Бритый зашелся в беззвучном смехе. Вытирал смешные слезы. Царапал наждаком ладоней щеки. Вера тоже заплакала. Он и ей щеки грязными ладонями вытер.
– Бабенка! Драная юбчонка! Парня я пришил. За дело. Ножонки-то задрогли. Щас согреешься!
Он встал с корточек, подхватил из-за стола стул легко, как щепку, подошел к двери и воткнул ножку стула в старинную, выгнутую стеблем озерной лилии медную дверную ручку.
***
Он рассказывал, как спал наяву. Так во сне бормочут. Призрачный голос Бритого обволакивал Веру, и она постепенно и позорно засыпала, откидываясь на подушках, несвежих, с наволочками в кровавых и масленых пятнах, – шея ее закидывалась, хрящи гортани просвечивали сквозь натянутую кожу. Бритый продолжал говорить, хрипло и путано. Иногда его голос с силой вырывался из него, как птица из силков. Тогда Вера вздрагивала всем телом, как ребенок после рыданий, и на миг просыпалась. Во сне она намертво запоминала все, что он ей наборматывал – о лагере, о судьях, о гаденыше прокуроре, что накинул ему на шею длиннющий срок, о человеке, которого он убил; и как убивал, тоже говорил. Ему нужны были уши. Или хотя бы ямка в земле или дупло в дереве, чтобы исповедаться.

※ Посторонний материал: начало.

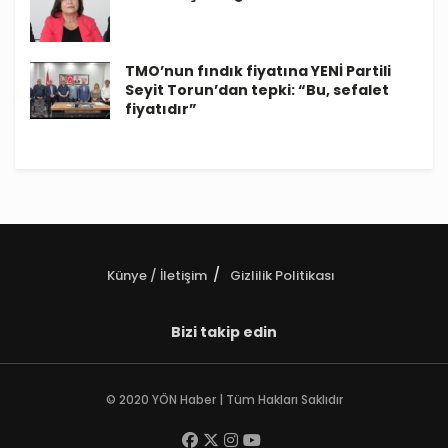
TMO’nun fındık fiyatına YENİ Partili
Seyit Torun’dan tepki: “Bu, sefalet
fiyatıdır”
Künye / İletişim
Gizlilik Politikası
Bizi takip edin
© 2020 YÖN Haber | Tüm Hakları Saklıdır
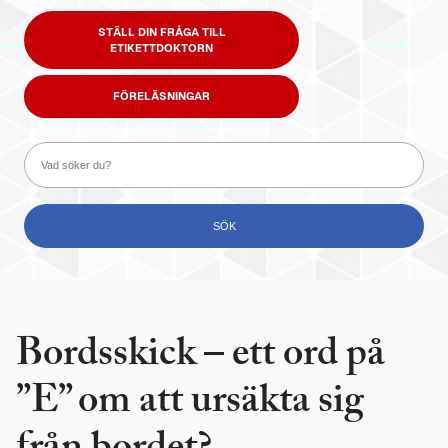
STÄLL DIN FRÅGA TILL
ETIKETTDOKTORN
FÖRELÄSNINGAR
Bordsskick – ett ord på
”E” om att ursäkta sig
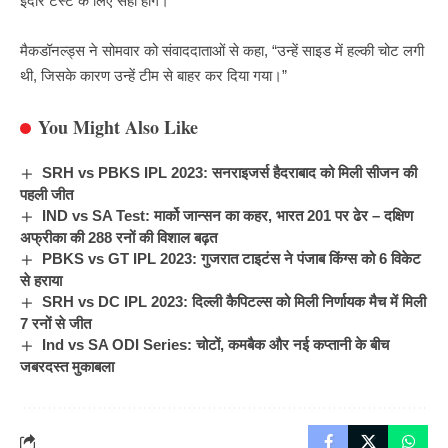
इंदौर टेस्ट के लिए सही होंगे।
मैकडॉनल्ड्स ने सोमवार को संवाददाताओं से कहा, “उन्हें साइड में हल्की चोट लगी
थी, जिसके कारण उन्हें टीम से बाहर कर दिया गया।”
You Might Also Like
SRH vs PBKS IPL 2023: सनराइजर्स हैदराबाद को मिली सीजन की
पहली जीत
IND vs SA Test: मार्को जान्सन का कहर, भारत 201 पर ढेर – दक्षिण
अफ्रीका की 288 रनों की विशाल बढ़त
PBKS vs GT IPL 2023: गुजरात टाइटंस ने पंजाब किंग्स को 6 विकेट
से हराया
SRH vs DC IPL 2023: दिल्ली कैपिटल्स को मिली निर्णायक मैच में मिली
7 रनों से जीत
Ind vs SA ODI Series: चोटों, कमबैक और नई कप्तानी के बीच
जबरदस्त मुकाबला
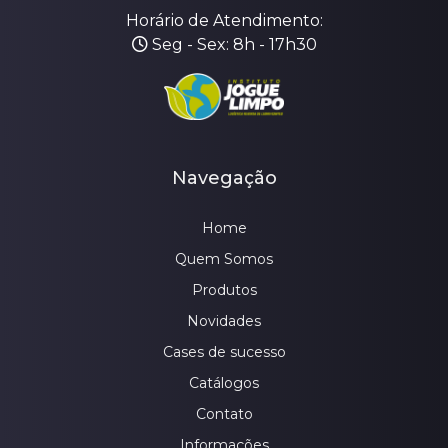
Horário de Atendimento:
Seg - Sex: 8h - 17h30
Navegação
Home
Quem Somos
Produtos
Novidades
Cases de sucesso
Catálogos
Contato
Informações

Вера впервые, после вязких лет бесконечного одиночества, легла с мужчиной. Она боялась, зубы ее стучали. Она все забыла, что и как надо. И что она должна испытать. Бритый оказался разным. То таким, то сяким. Он то приказывал Вере, то молился ей. Он изголодался, а она не чувствовала никакого голода, только боль и жалость – матери к больному младенцу. Вытирала ему простынкой лоб. Морщины бежали по этому живому лбу, как корни вырванных трав по вскопанной земле. Он говорил, как во сне, а она просыпалась и тесно, судорожно обнимала его. Он ощущал жар ее тощего твердого тела, впалого живота и торчащих ключиц и тоже обнимал ее, сильно притискивал к себе. Так замирали оба. И опять засыпали. И опять разнимались, обессиливали их руки. В щели незаклеенного окна дуло, северный ветер гудел в трубах, качал голые деревья, мело все жесточе, все яростнее, толстый слой снега ложился на мертвую землю и укрывал ее, крыши, карнизы, ветви, тротуары и их обоих, бездвижно плывущих в продавленной узкой кровати.